Text block
"""
The jitter and shimmer parameter did not statistically distinguish between the normal
and disordered voices for the running voice samples. But altogether, the parameters
SNR, correlation dimension, and second-order entropy gave a remarkable contrast
between the pathological voices and normal voices. MFCC feature set is used along
with GMM classifier by Pravena et al. [15] for voice classification. It is observed that
GMM with 16 mixture obtained good accuracy in classification between normal and
pathological samples.
A perceptual linear prediction (PLP) and relative spectral transform perceptual
linear prediction (RASTA–PLP) are widely used in the literature for speech signal
parameterization and recognition. These features are used in this study to test their
effectiveness to find the presence of pathology using speech samples.
"""
Stored dataset items
"""
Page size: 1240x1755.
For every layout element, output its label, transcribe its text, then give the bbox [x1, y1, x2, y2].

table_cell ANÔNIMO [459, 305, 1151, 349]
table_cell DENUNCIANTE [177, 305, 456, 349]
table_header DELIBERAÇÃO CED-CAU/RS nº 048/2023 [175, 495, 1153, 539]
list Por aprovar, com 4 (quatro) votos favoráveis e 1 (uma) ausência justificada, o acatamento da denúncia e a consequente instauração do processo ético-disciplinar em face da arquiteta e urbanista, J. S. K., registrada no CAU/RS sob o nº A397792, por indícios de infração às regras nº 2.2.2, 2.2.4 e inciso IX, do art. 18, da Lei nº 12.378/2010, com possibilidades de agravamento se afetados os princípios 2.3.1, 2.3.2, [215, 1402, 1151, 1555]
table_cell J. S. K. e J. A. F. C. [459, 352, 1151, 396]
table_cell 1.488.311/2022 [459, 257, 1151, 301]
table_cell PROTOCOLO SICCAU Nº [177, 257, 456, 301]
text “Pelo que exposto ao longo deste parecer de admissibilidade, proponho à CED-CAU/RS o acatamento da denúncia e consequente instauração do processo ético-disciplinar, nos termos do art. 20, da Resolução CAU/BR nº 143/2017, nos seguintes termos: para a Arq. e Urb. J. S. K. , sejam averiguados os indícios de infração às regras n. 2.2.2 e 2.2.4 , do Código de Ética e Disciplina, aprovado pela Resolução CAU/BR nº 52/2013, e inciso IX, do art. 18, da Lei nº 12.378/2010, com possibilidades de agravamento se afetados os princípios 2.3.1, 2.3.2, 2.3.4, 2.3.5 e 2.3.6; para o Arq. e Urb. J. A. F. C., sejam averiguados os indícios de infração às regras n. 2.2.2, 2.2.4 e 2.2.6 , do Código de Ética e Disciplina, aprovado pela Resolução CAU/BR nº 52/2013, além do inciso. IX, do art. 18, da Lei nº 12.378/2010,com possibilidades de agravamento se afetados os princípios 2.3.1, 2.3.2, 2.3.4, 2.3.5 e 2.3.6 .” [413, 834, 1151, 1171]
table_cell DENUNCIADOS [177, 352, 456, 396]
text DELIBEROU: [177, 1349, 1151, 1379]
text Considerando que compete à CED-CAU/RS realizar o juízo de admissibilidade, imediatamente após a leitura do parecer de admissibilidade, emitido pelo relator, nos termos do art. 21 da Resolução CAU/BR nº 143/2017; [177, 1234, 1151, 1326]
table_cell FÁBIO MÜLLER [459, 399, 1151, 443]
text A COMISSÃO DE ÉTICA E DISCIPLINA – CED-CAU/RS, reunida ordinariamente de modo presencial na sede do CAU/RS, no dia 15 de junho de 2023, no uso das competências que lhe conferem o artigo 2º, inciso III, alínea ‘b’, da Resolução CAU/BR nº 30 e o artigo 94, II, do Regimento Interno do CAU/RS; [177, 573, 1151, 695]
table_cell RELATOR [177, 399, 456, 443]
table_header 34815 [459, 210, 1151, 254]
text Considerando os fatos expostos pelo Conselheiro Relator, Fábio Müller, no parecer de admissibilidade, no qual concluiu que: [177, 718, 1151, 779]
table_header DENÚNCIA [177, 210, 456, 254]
"""
What to do
a. Using the passage on voice pathology features, decide whether each statement agrees with it: (i) the jitter and shimmer parameter statistically distinguished normal from disordered voices for the running voice samples; (ii) Pravena et al. paired an MFCC feature set with a GMM classifier for voice classification; (iii) PLP and RASTA–PLP are seldom used in the literature. Answer yes or no for each, and quote the deciding words.
b. Continue the passage on voice pathology features from its final sentence, in the same formal register.

Answers for the tasks
a.
(i) No: "The jitter and shimmer parameter did not statistically distinguish between the normal and disordered voices for the running voice samples."
(ii) Yes: "MFCC feature set is used along with GMM classifier by Pravena et al. [15] for voice classification."
(iii) No: "are widely used in the literature for speech signal parameterization and recognition."

b.
3 Methodology

The speech signal to be evaluated is given as the input to the system. The PLP features
are extracted to detect if the speech sample is normal or pathological. The extracted
speech features are given to the trained SVM classifier. This classifier classifies the
speech sample as either normal or pathological. If the speech sample is found to be
pathological, the RASTA–PLP feature extraction is done and given as input to the
trained SVM classifier. The classifier classifies the speech sample either as paralysis
speech sample or GERD speech sample.

4 Implementation

4.1 Windowing

The speech signal input for this work is sustained phonation of vowel /a/ of normal and
pathological classes. This data sample is resampled at 8 kHz and windowed using
hamming window of 20 msec duration resulting into speech frames of the same
duration. An overlap of 50% is considered while windowing in order to maintain
signal continuity. Figure 1 shows the speech frame of the normal sample, and Figs. 2
and 3 show the speech frame of the paralysis and GERD pathologies, respectively.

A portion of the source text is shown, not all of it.